Morgan era el principal accionista de la Edison Electric Company, cuyos tendidos de cables de corriente continua se extendían como precarias telas de araña, sobrevolando algunas calles de la ciudad. Aunque los financieros y los empresarios no prestaban demasiada atención a la electricidad, otros, como el propio Morgan, habían intuido de inmediato que era el avance más significativo que se había conocido desde el tornillo de Arquímedes: todo el mundo demandaba energía y, en cuestión de poco tiempo, todo el mundo recurriría a las lámparas incandescentes de Edison.
La ingeniería eléctrica ofrecía un campo abonado para cualquier emprendedor afín a la ciencia o a los inventos, y no sólo por las compensaciones económicas. También había que tener en cuenta la atracción y los peligros, que representaban una frontera casi inexplorada.
La Universidad de Cornell y el Columbia College figuraban entre las pocas instituciones académicas que se jactaban de contar con magníficos departamentos de ingeniería eléctrica. Aparte de gigantes como Edison, Joseph Henry y Elihu Thomson, pocos eran los especialistas estadounidenses en este campo. De ahí que los empresarios del país no dudasen en contratar a profesionales llegados del extranjero, como Tesla, Michael Pupin, Charles Proteus Steinmetz, Batchelor y Fritz Lowenstein, por citar a unos pocos.
Sólo gracias, no obstante, al empeño de Edison, se encendían (o se apagaban) las luces que adornaban la ciudad de Nueva York. Hacía sólo un año que la señora de William K. Vanderbilt había organizado el recordado baile que habría de poner fin a las rivalidades entre los Astor y los Vanderbilt. En aquella ocasión, la señora de Cornelius Vanderbilt bajó la escalera principal de la mansión familiar vestida de “Luz Eléctrica”: una suntuosa puesta en escena, raso blanco y diamantes incluidos, que pocos de los privilegiados asistentes olvidarían.
Era tal el hechizo que provocaba la nueva fuente de energía que los anuncios navideños de un empresario de la época animaban a los padres a “dejar boquiabierta a la familia con nuestro enchufe doble”. No menos atractivos, aunque sorprendentes, eran otros presentes que aseguraban que el comprador se situaría a la altura de las celebridades del momento, como el corsé eléctrico para mamá y el cinturón magnético para papá. En las romerías populares, los aldeanos pagaban por recibir las descargas de un acumulador eléctrico.

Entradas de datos
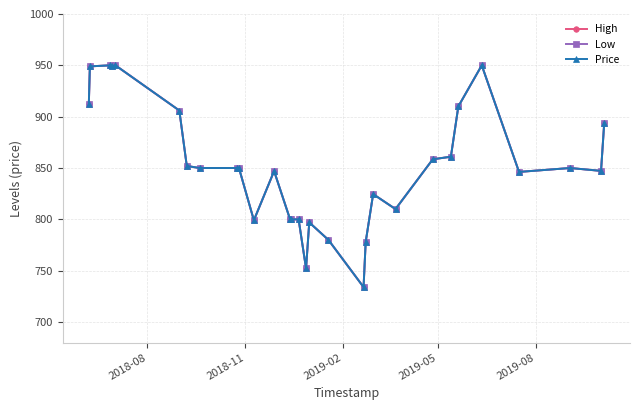

Is this an area chart (filled region under the line)?

No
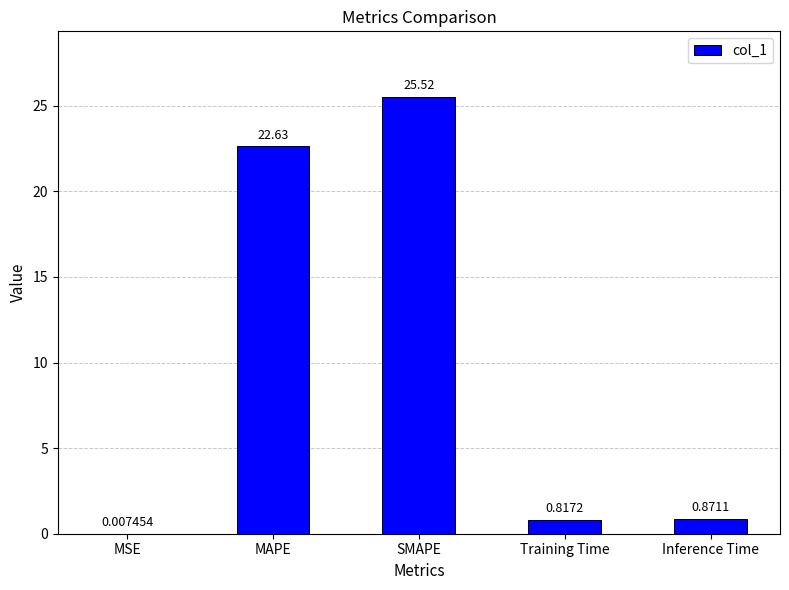

At which label is the value closest to 12?

MAPE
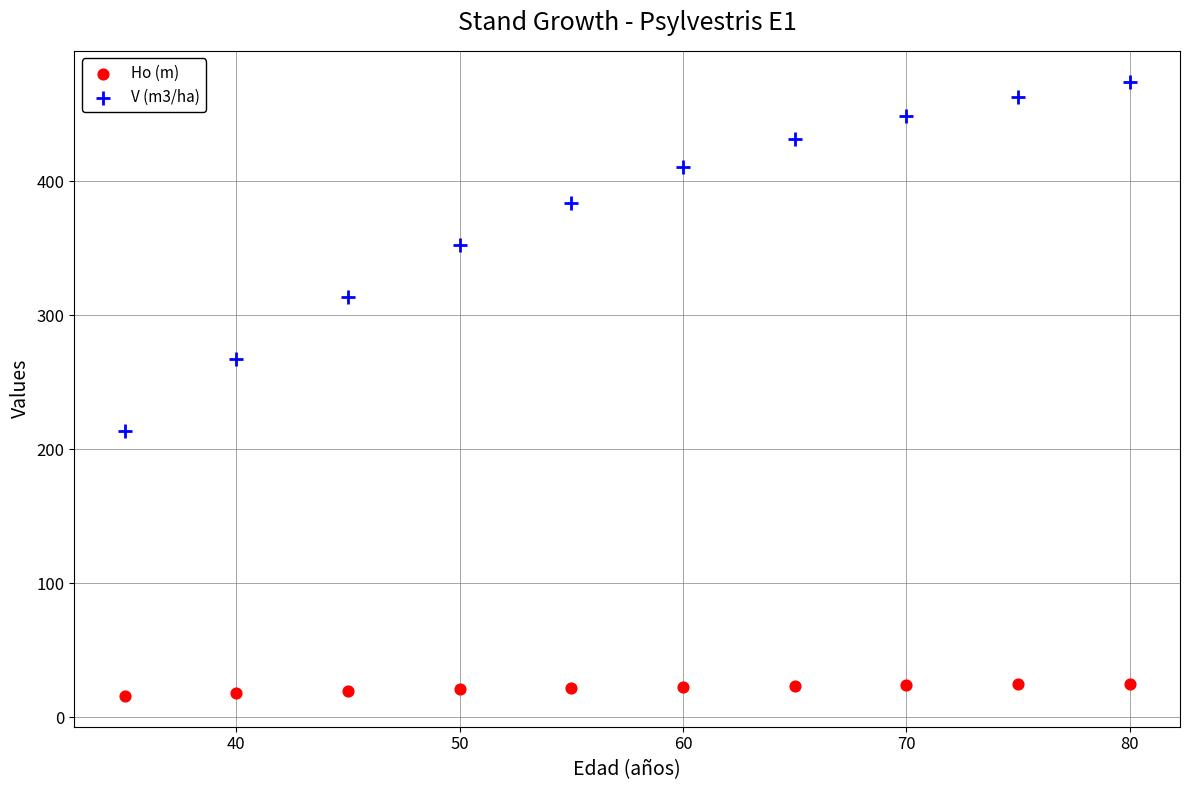

Which series has the largest Y range (max minus min)?

V (m3/ha)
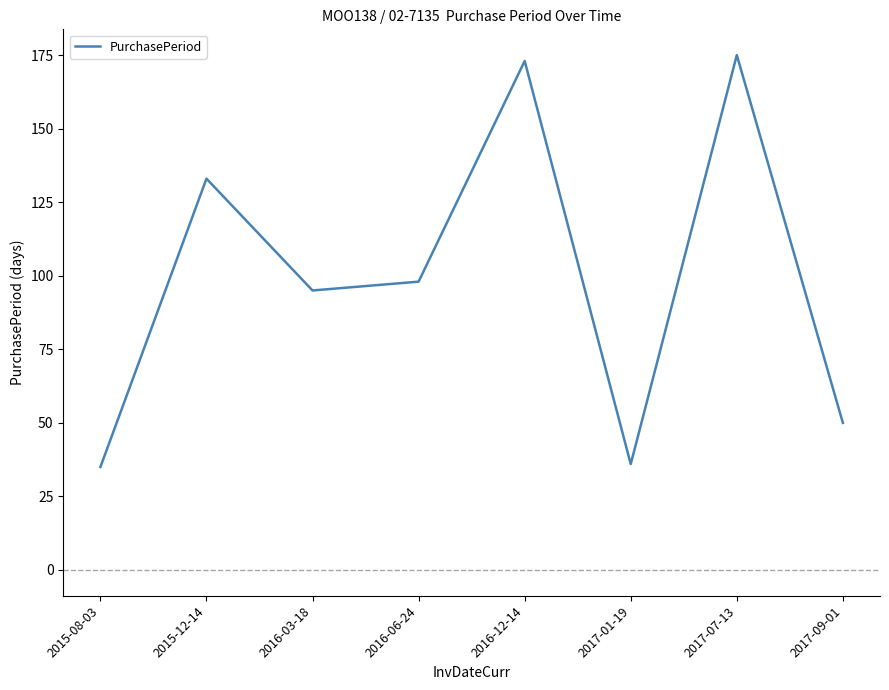

What position from the left is 2017-07-13?

7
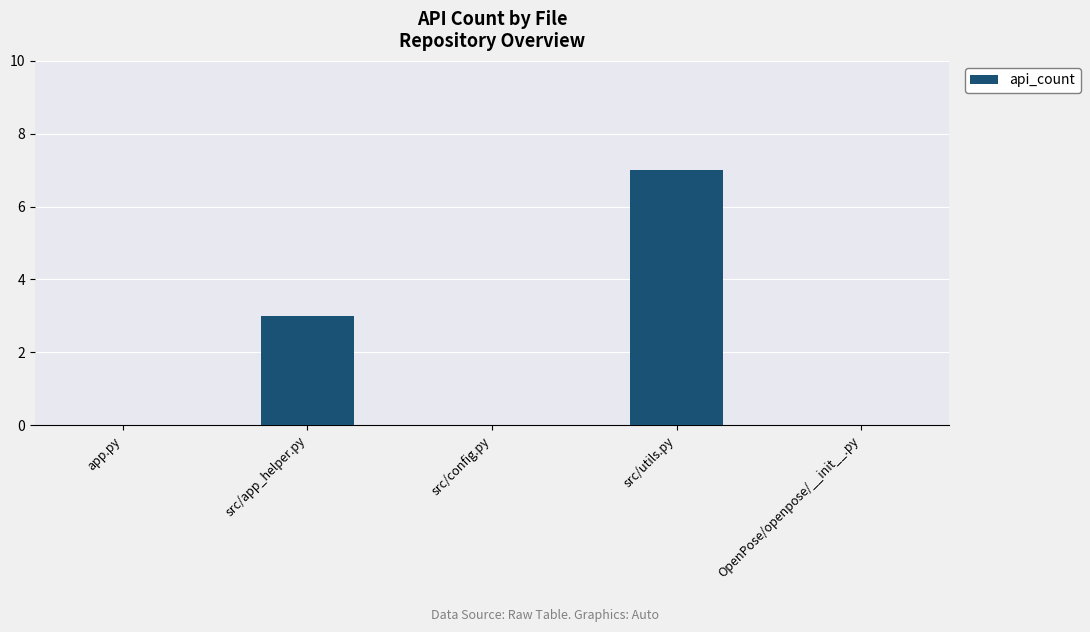

What is the sum of all values?

10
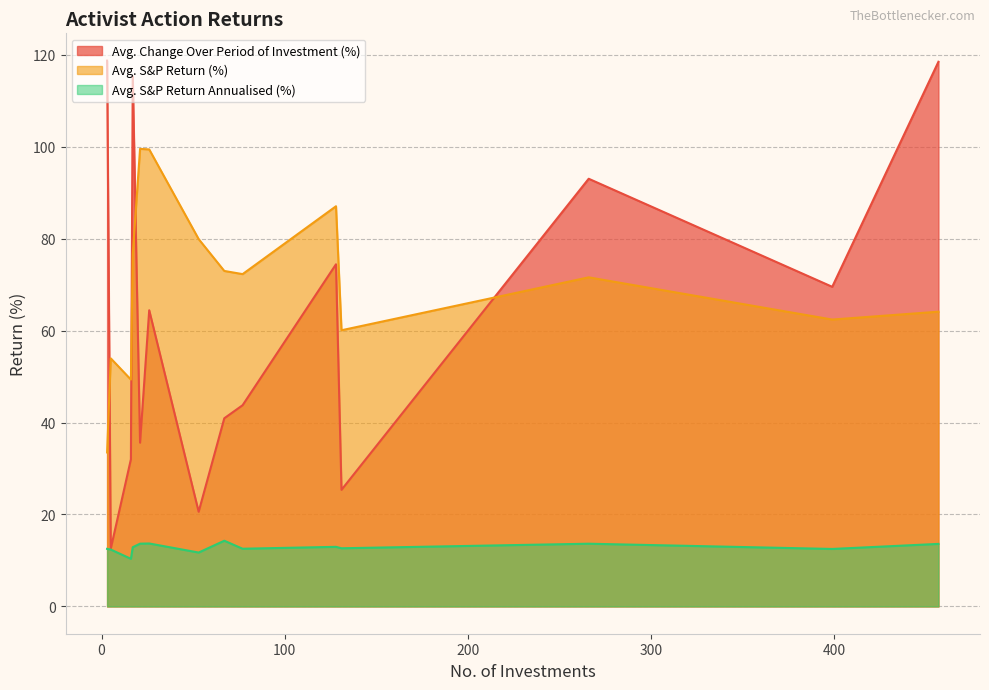

Which series has the largest total across all categories?

Avg. S&P Return (%)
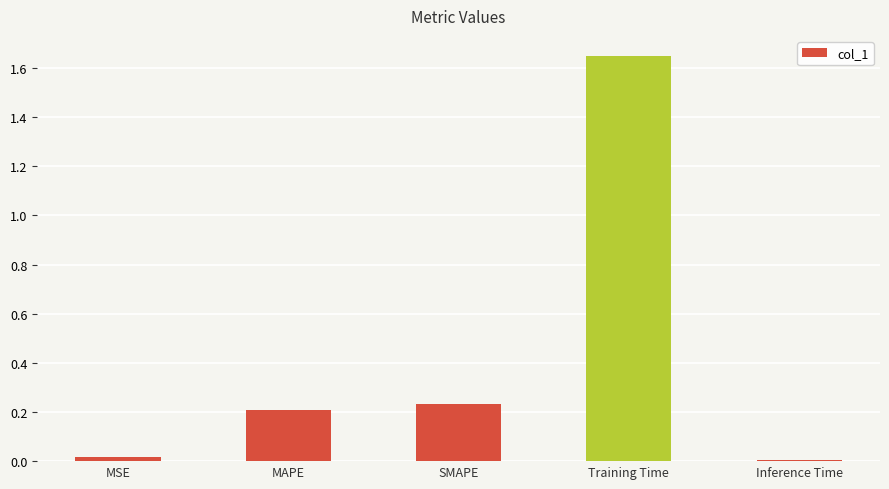

Between SMAPE and Training Time, which is larger?

Training Time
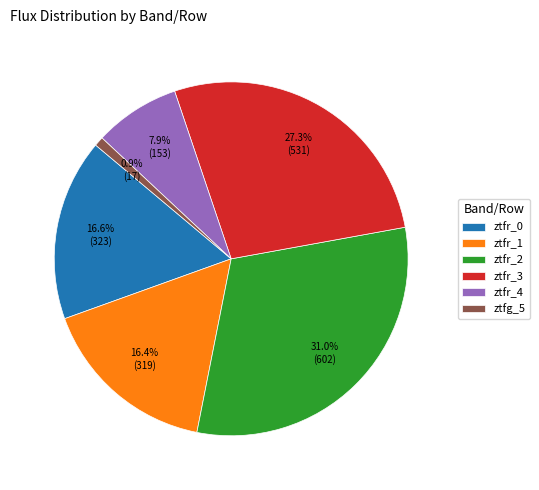

True or false: ztfr_1 accounts for 16% of the total.

True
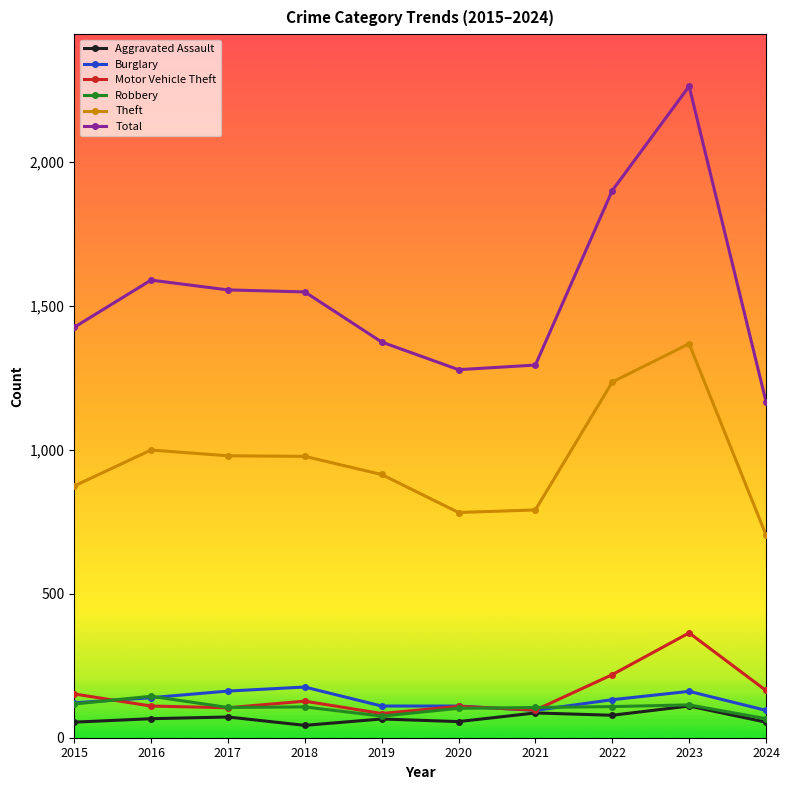

What is the value of the Aggravated Assault point at the 6th from the left?

56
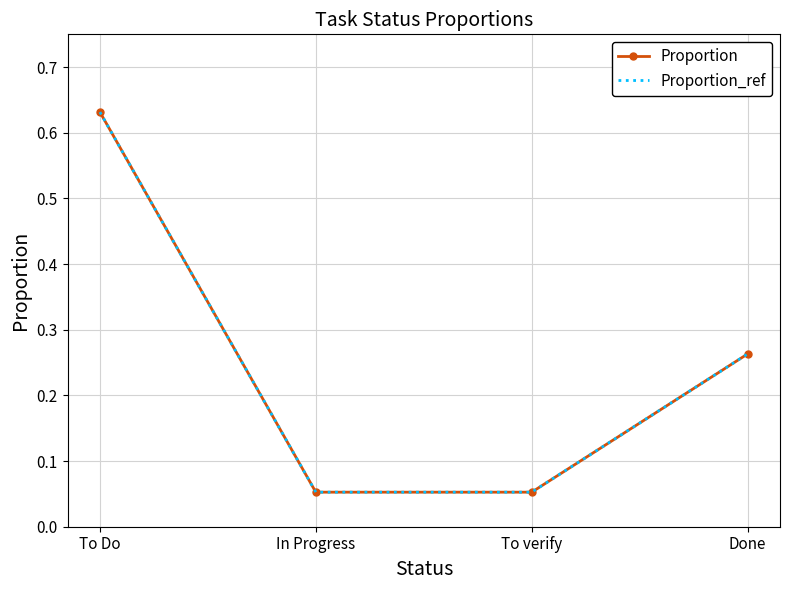

The value of Proportion at To verify is 0.1. True or false?

False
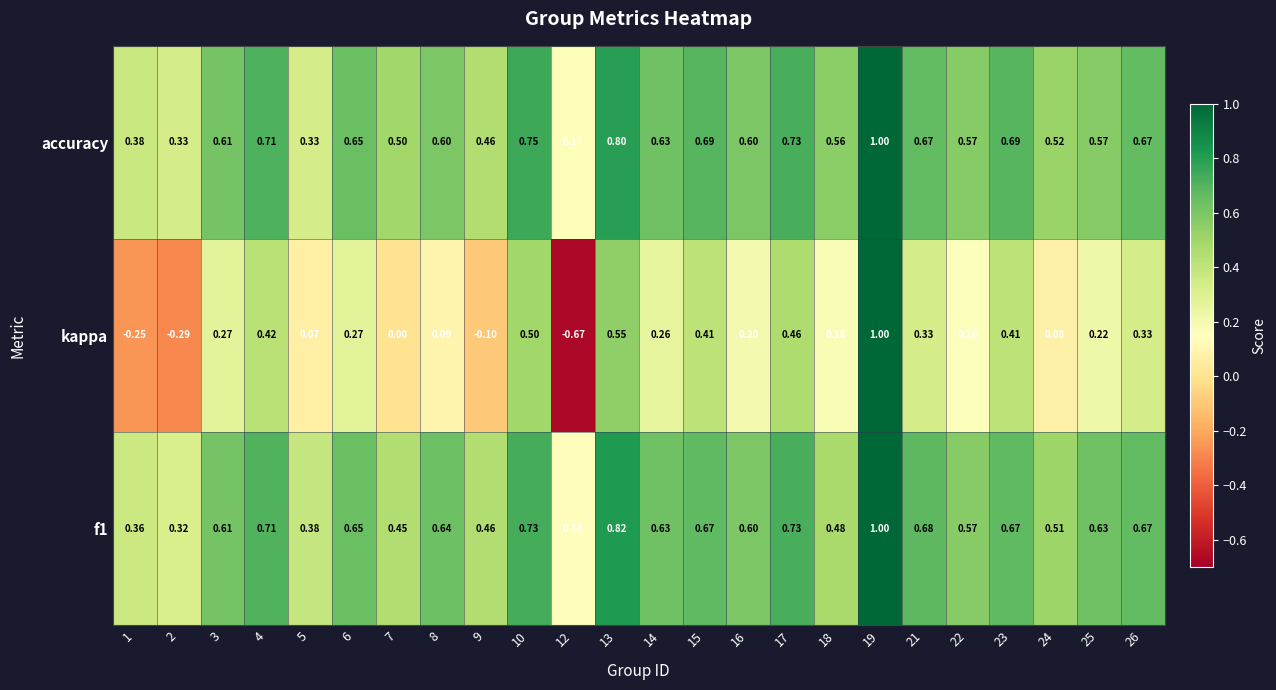

At which category is the sum across all series the highest?

19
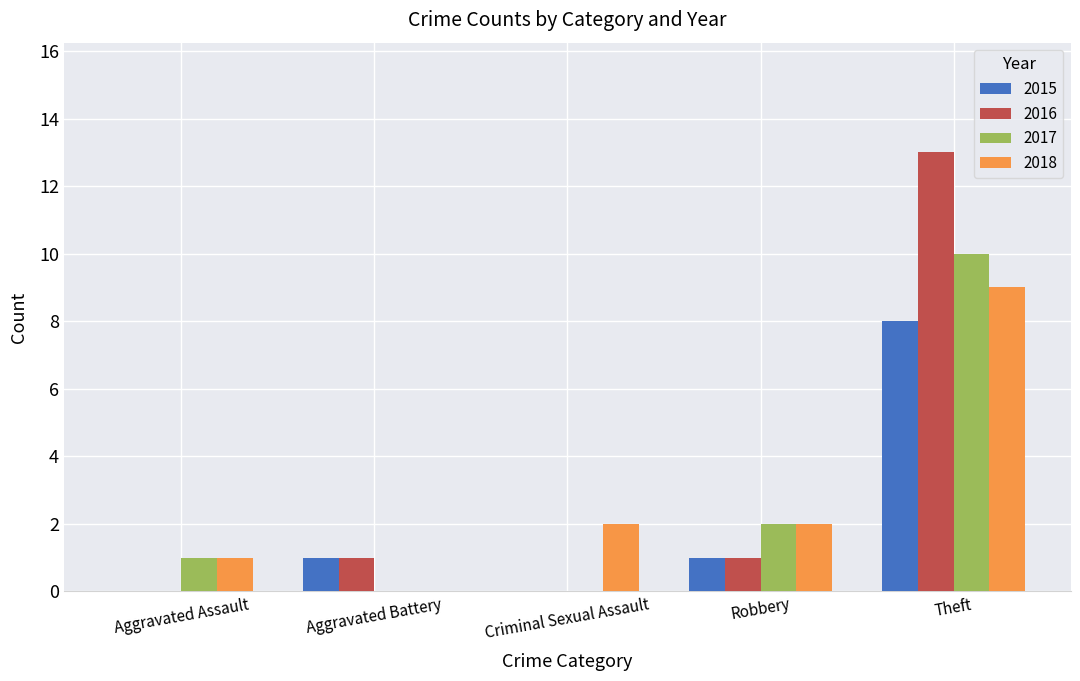

What are all the series names shown in the legend?

2015, 2016, 2017, 2018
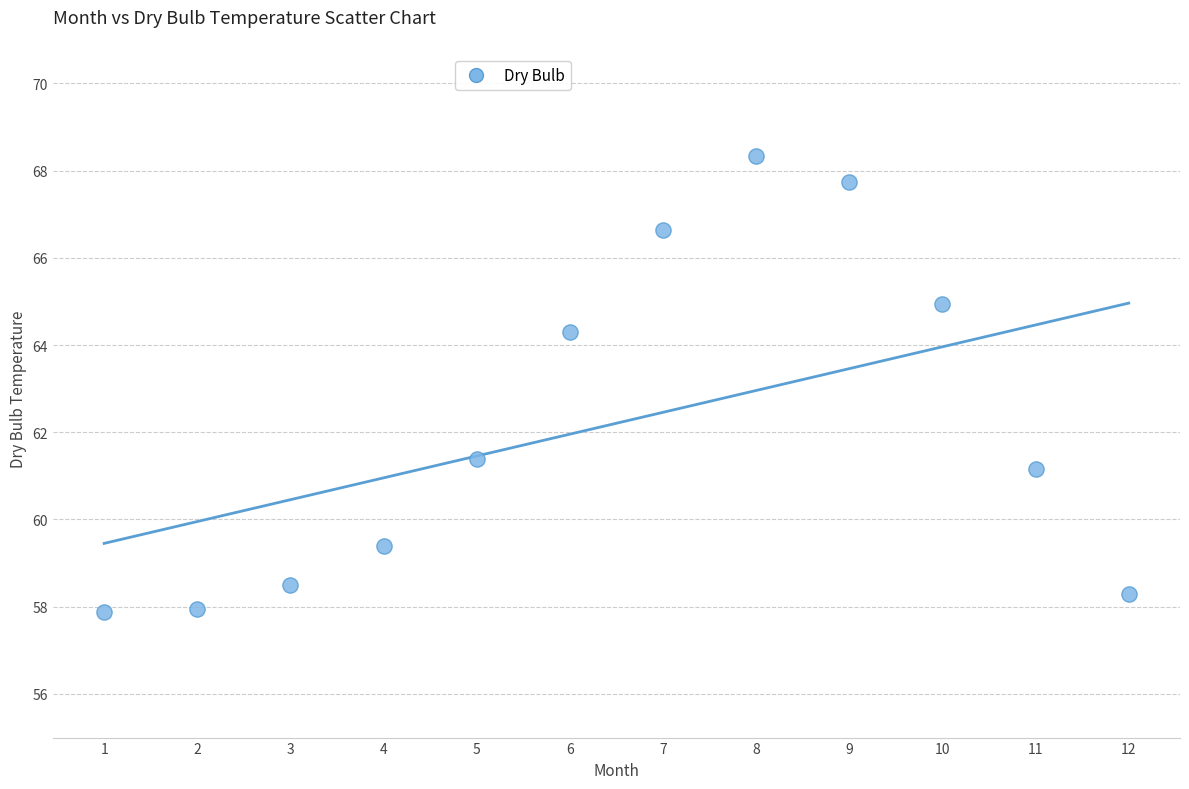

What is the range of X values (max minus min)?

11.0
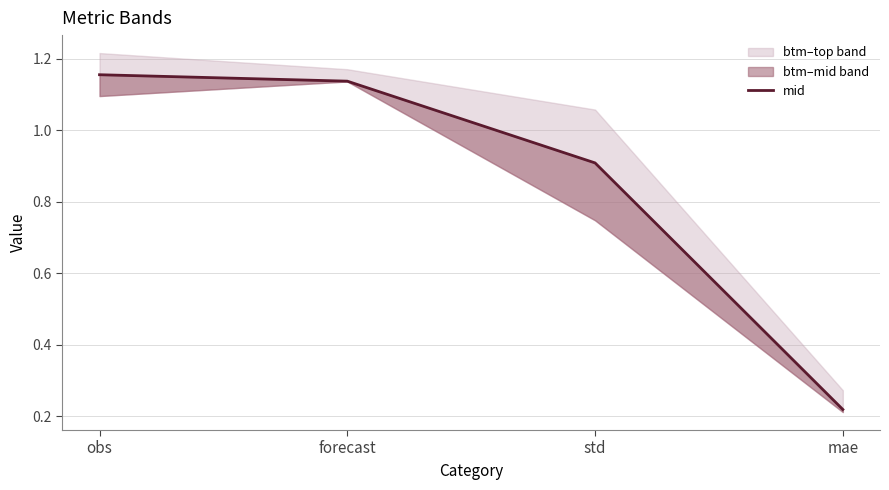

The chart shows a value of 0.7 at obs. True or false?

False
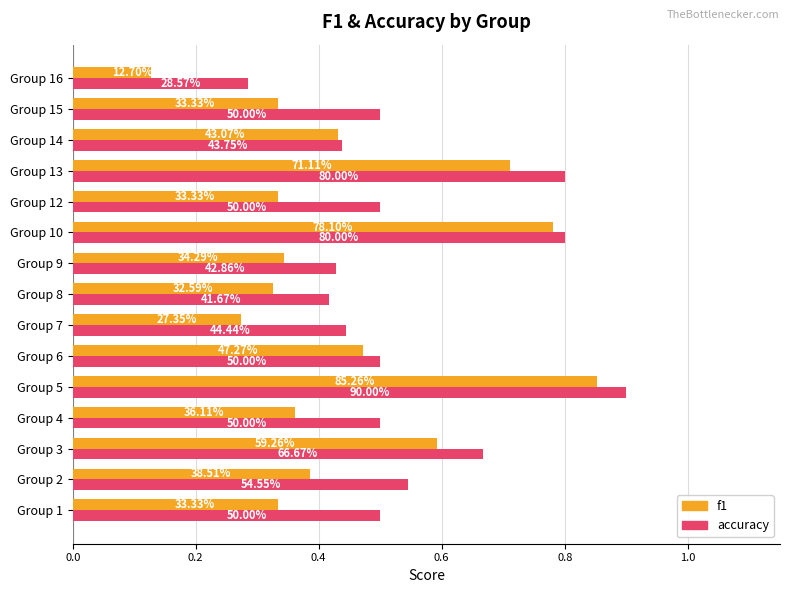

What are all the series names shown in the legend?

f1, accuracy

# Lista de tareas:
a: Transcribe del texto sobre la llegada de la electricidad a Nueva York el fragmento comprendido entre "Era tal el hechizo" y "un acumulador eléctrico.", ambos incluidos.
b: Retoma el texto sobre la llegada de la electricidad a Nueva York y prosíguelo a partir de su última oración.

# Respuestas escritas:
a:
Era tal el hechizo que provocaba la nueva fuente de energía que los anuncios navideños de un empresario de la época animaban a los padres a “dejar boquiabierta a la familia con nuestro enchufe doble”. No menos atractivos, aunque sorprendentes, eran otros presentes que aseguraban que el comprador se situaría a la altura de las celebridades del momento, como el corsé eléctrico para mamá y el cinturón magnético para papá. En las romerías populares, los aldeanos pagaban por recibir las descargas de un acumulador eléctrico.

b:
Nada más prometer al naviero la presencia de un ingeniero con el que no contaba, no bien acababa de colgar el auricular del teléfono, apareció un chico que, sin resuello, le anunció que había dificultades en las calles de Ann y Nassau: se había producido una avería en la caja de empalmes instalada por uno de los inexpertos electricistas que trabajaban para el inventor. Sin ahorrarse detalles, el muchacho describió cómo un trapero y su caballo habían saltado por los aires y habían desaparecido calle abajo en un santiamén.
Edison le dio una voz al capataz:
–Reúna una cuadrilla, si todavía quedan hombres disponibles. Corte la corriente y arregle la avería.
Al alzar la vista, reparó en los cabellos negros de un hombre alto que se inclinaba sobre su mesa de trabajo.
–¿En qué puedo ayudarle, señor mío?
Tesla se presentó, hablando un correcto inglés con acento británico, un poco más alto de lo que tenía por costumbre en atención a la sordera que padecía Edison.
–Traigo una carta del señor Batchelor.
–¿Batchelor? ¿Algo no va bien por París?
–Todo en orden que yo sepa, señor.
–Tonterías. En París, siempre hay algo que anda mal.
Edison leyó la sucinta nota de recomendación de Batchelor y soltó un bufido. Observó a Tesla con atención.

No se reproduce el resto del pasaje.